Lutero, no entanto, penitente imprudente6, oscilou entre extremos, primeiro abraçando o rigor e, mais tarde, desprezando essas práticas:
**"Cristo não veio ao mundo para destruir corpo e alma, mas para proteger ambos. Não é razoável que um cartuxo se mate com jejuns e orações. Essa atividade deve ser moderada, de modo que o corpo mantenha sua saúde. Quem se martiriza assim é um verdadeiro suicida. Guarde-se disso como de um pecado mortal"**7.
Do Rigor ao Descontrole
Das penitências rigorosas, Lutero passou ao descontrole, como ele mesmo confessava em 1521:
**"Fico aqui deitado o dia todo, preguiçoso e bêbado"**8.
No ano seguinte (1522), ele observava que, ao escrever, ainda estava sóbrio, pois fazia isso pela manhã:
**"No momento, não estou bêbado, nem confuso"**9.
Para Lutero, embriaguez ocasional era aceitável, mas não habitual:
**"Nosso Senhor deve computar como pecados diários a embriaguez quando inevitável. Pode-se tolerar a ebrietudo (embriaguez ocasional), mas não a ebriositas (embriaguez habitual)"**10.

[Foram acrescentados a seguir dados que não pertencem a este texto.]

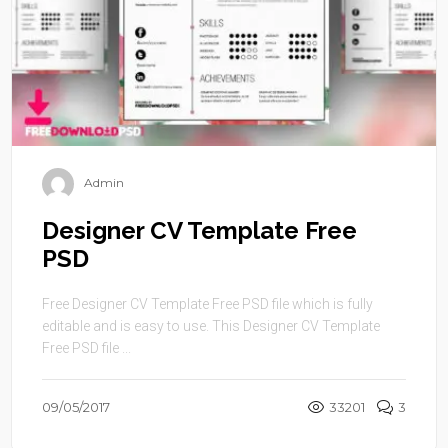
Admin
Designer CV Template Free
PSD
Free Designer CV Template Free PSD file which is fully
editable and is easy to use. This Designer CV Template
Free PSD file ...
09/05/2017
33201
3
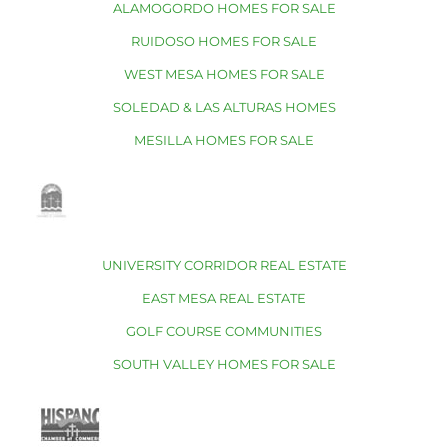
ALAMOGORDO HOMES FOR SALE
RUIDOSO HOMES FOR SALE
WEST MESA HOMES FOR SALE
SOLEDAD & LAS ALTURAS HOMES
MESILLA HOMES FOR SALE
UNIVERSITY CORRIDOR REAL ESTATE
EAST MESA REAL ESTATE
GOLF COURSE COMMUNITIES
SOUTH VALLEY HOMES FOR SALE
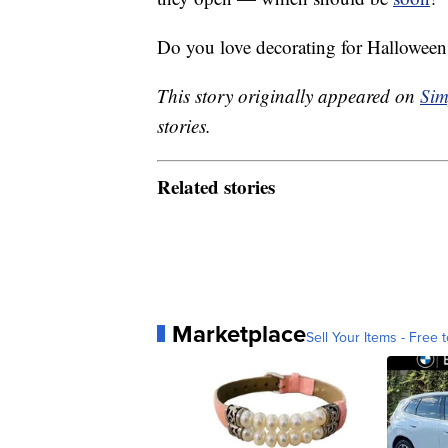
Do you love decorating for Halloween
This story originally appeared on
Sim
stories.
Related stories
Marketplace
Sell Your Items - Free t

De beber apenas água, Lutero passou ao extremo oposto, chegando a atribuir dores de cabeça ao vinho:
**"Minha dor de cabeça, contraída em Coburgo pelo vinho velho, ainda não foi curada pela cerveja de Wittenberg"**11.
O Fim de Lutero
Não surpreende que o outrora penitente tenha terminado sua vida após uma de suas habituais bebedeiras. Como relatou o médico que atestou sua morte:
**"Em 15 de fevereiro de 1546, um boticário foi chamado às pressas para atender Lutero. Foi-lhe administrado um clister, e 'assim que o boticário inseriu a cânula, ouviu ventos ruidosos no recipiente devido ao excesso de comida e bebida, pois o corpo estava cheio de substâncias corruptas. Lutero era conhecido por ter uma cozinha bem abastecida e um gosto por vinhos doces e estrangeiros. Certamente, em cada refeição, consumia um grande volume desses vinhos'"**12.

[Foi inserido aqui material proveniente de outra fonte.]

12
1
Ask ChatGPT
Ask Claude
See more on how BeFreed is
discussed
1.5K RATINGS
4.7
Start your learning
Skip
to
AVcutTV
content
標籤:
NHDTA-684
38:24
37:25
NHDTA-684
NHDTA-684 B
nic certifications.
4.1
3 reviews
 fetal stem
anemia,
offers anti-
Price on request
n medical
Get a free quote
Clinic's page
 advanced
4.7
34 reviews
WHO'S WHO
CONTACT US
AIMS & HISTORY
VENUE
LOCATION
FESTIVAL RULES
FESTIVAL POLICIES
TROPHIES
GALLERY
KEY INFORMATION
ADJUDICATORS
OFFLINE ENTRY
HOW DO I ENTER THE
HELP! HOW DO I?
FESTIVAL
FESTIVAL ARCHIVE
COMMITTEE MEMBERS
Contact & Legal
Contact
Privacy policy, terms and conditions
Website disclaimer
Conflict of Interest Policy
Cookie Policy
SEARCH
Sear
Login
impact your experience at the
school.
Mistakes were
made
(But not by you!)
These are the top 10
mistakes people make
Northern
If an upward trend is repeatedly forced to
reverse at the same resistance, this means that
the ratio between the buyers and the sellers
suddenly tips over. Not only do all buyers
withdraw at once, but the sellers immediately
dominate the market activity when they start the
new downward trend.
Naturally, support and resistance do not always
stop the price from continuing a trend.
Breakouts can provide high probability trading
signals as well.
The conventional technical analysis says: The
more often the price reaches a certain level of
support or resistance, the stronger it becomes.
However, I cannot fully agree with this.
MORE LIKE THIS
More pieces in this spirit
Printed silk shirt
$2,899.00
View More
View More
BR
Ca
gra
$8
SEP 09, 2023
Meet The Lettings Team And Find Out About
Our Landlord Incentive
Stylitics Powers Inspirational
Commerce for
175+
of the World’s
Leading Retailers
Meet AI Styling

Que não lhe contem outra história...
Pe. Javier Olivera Ravasi
Notas de Rodapé
- Dictata in Psalterium. Weim., III, 445. Cf. também IV, 363 (Heinrich Denifle, Lutero e o luteranismo: Estudados em suas fontes, Tip. Col. Santo Tomás de Aquino, Manila, 1920, p. 16).
- Seguimos aqui as fontes citadas e cotejadas a partir da monumental obra de Fray Heinrich Denifle (já disponível em castelhano aqui e em francês aqui). Os originais de Lutero consultados, tanto em alemão quanto em latim, encontram-se aqui.

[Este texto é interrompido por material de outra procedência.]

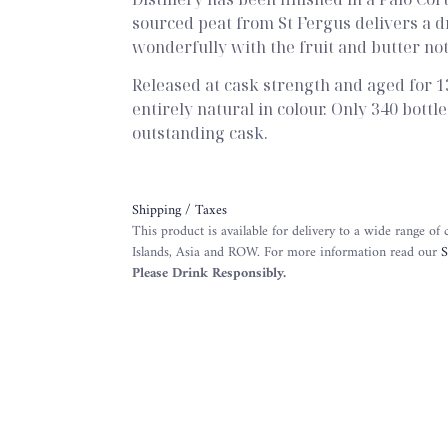
sourced peat from St Fergus delivers a 
wonderfully with the fruit and butter not
Released at cask strength and aged for 13
entirely natural in colour. Only 340 bott
outstanding cask.
Shipping / Taxes
This product is available for delivery to a wide range of
Islands, Asia and ROW. For more information read our
S
Please Drink Responsibly.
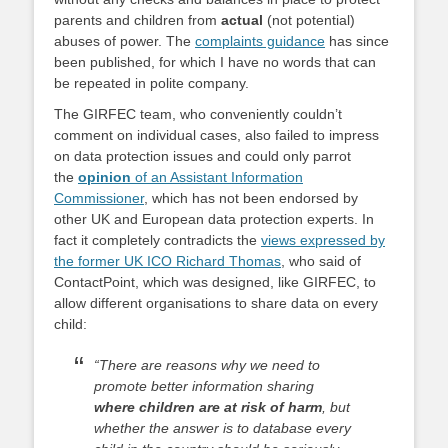
parents and children from
actual
(not potential)
abuses of power. The
complaints guidance
has since
been published, for which I have no words that can
be repeated in polite company.
The GIRFEC team, who conveniently couldn’t
comment on individual cases, also failed to impress
on data protection issues and could only parrot
the
opinion
of an Assistant Information
Commissioner
, which has not been endorsed by
other UK and European data protection experts. In
fact it completely contradicts the
views expressed by
the former UK ICO Richard Thomas
, who said of
ContactPoint, which was designed, like GIRFEC, to
allow different organisations to share data on every
child:
“There are reasons why we need to
promote better information sharing
where children are at risk of harm
, but
whether the answer is to database every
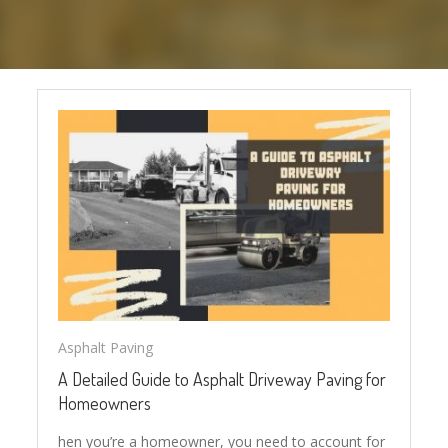
Asphalt Paving
A Detailed Guide to Asphalt Driveway Paving for
Homeowners
hen you’re a homeowner, you need to account for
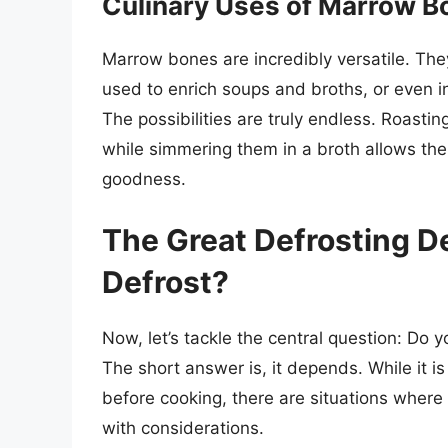
Culinary Uses of Marrow B
Marrow bones are incredibly versatile. Th
used to enrich soups and broths, or even i
The possibilities are truly endless. Roastin
while simmering them in a broth allows the 
goodness.
The Great Defrosting De
Defrost?
Now, let’s tackle the central question: Do 
The short answer is, it depends. While it
before cooking, there are situations where
with considerations.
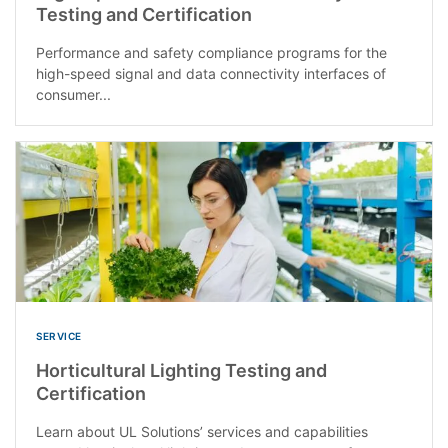
Testing and Certification
Performance and safety compliance programs for the
high-speed signal and data connectivity interfaces of
consumer...
SERVICE
Horticultural Lighting Testing and
Certification
Learn about UL Solutions’ services and capabilities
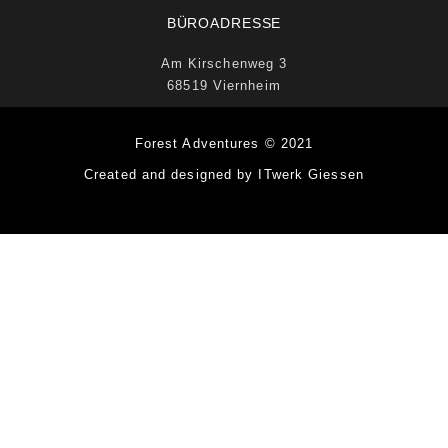
BÜROADRESSE
Am Kirschenweg 3
68519 Viernheim
Forest Adventures © 2021
Created and designed by ITwerk Giessen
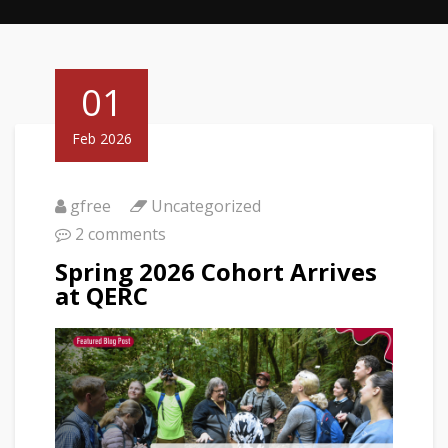
01
Feb 2026
gfree
Uncategorized
2 comments
Spring 2026 Cohort Arrives
at QERC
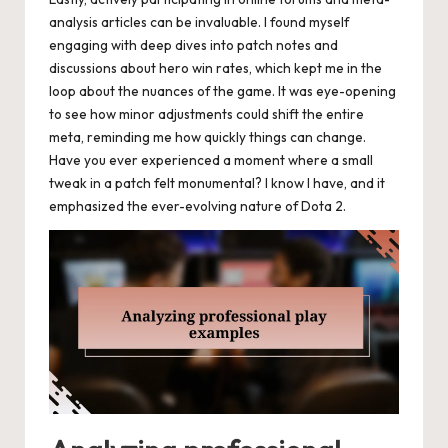
analysis articles can be invaluable. I found myself
engaging with deep dives into patch notes and
discussions about hero win rates, which kept me in the
loop about the nuances of the game. It was eye-opening
to see how minor adjustments could shift the entire
meta, reminding me how quickly things can change.
Have you ever experienced a moment where a small
tweak in a patch felt monumental? I know I have, and it
emphasized the ever-evolving nature of Dota 2.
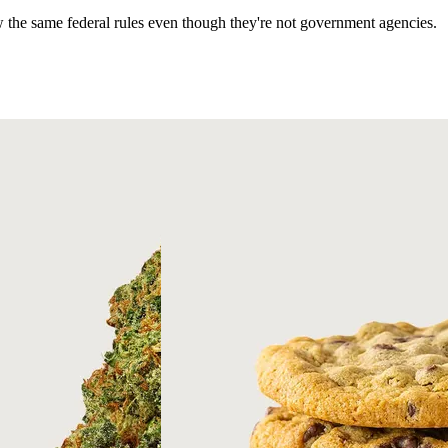
ow the same federal rules even though they're not government agencies.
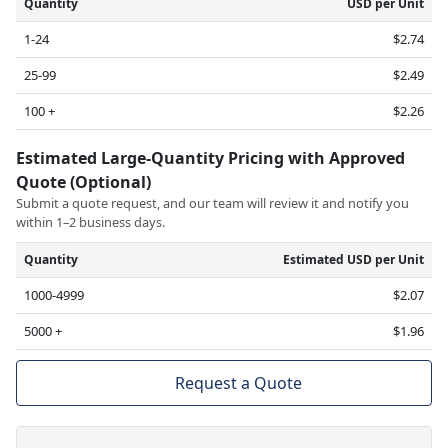
Quantity
USD per Unit
1-24
$2.74
25-99
$2.49
100 +
$2.26
Estimated Large-Quantity Pricing with Approved
Quote (Optional)
Submit a quote request, and our team will review it and notify you
within 1–2 business days.
Quantity
Estimated USD per Unit
1000-4999
$2.07
5000 +
$1.96
Request a Quote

- Weim., II, 736 (Henrich Denifle, op. cit., p. 44).
- Erl., 16, 90, ano 1535 (Henrich Denifle, op. cit., p. 416).
- Henrich Denifle, op. cit., p. 427.
- Até mesmo Kempis fala sobre discrição na penitência:
"Os exercícios corporais (isto é, as mortificações) devem ser feitos com discrição e não são igualmente apropriados para todos (...). Alguns indiscretos se destruíram por causa da graça da devoção, pois presumiram fazer mais do que podiam, não observando a medida de sua pequenez, seguindo mais o desejo de seus corações do que o julgamento da razão. Por terem se aventurado além do que Deus queria, logo perderam a graça" (Henrich Denifle, op. cit., p. 437).
- Erl., 2, 464; ano 1533 (Henrich Denifle, op. cit., p. 370).
- Enders, III, 154 (Henrich Denifle, op. cit., p. 116).
- Erl., 30, 363 (Henrich Denifle, op. cit., p. 117).
- Mathesius em Loesche, Anal. Lutherana, p. 100, nº 100 (Henrich Denifle, op. cit., p. 117).
- Enders, VIII, 345 (Henrich Denifle, op. cit., p. 118).
- Ver o documento em Paulus, Luthers Lebensende und der Eislebener Apotheker Johann Landau (Mainz, 1896, p. 5) (Henrich Denifle, op. cit., p. 119).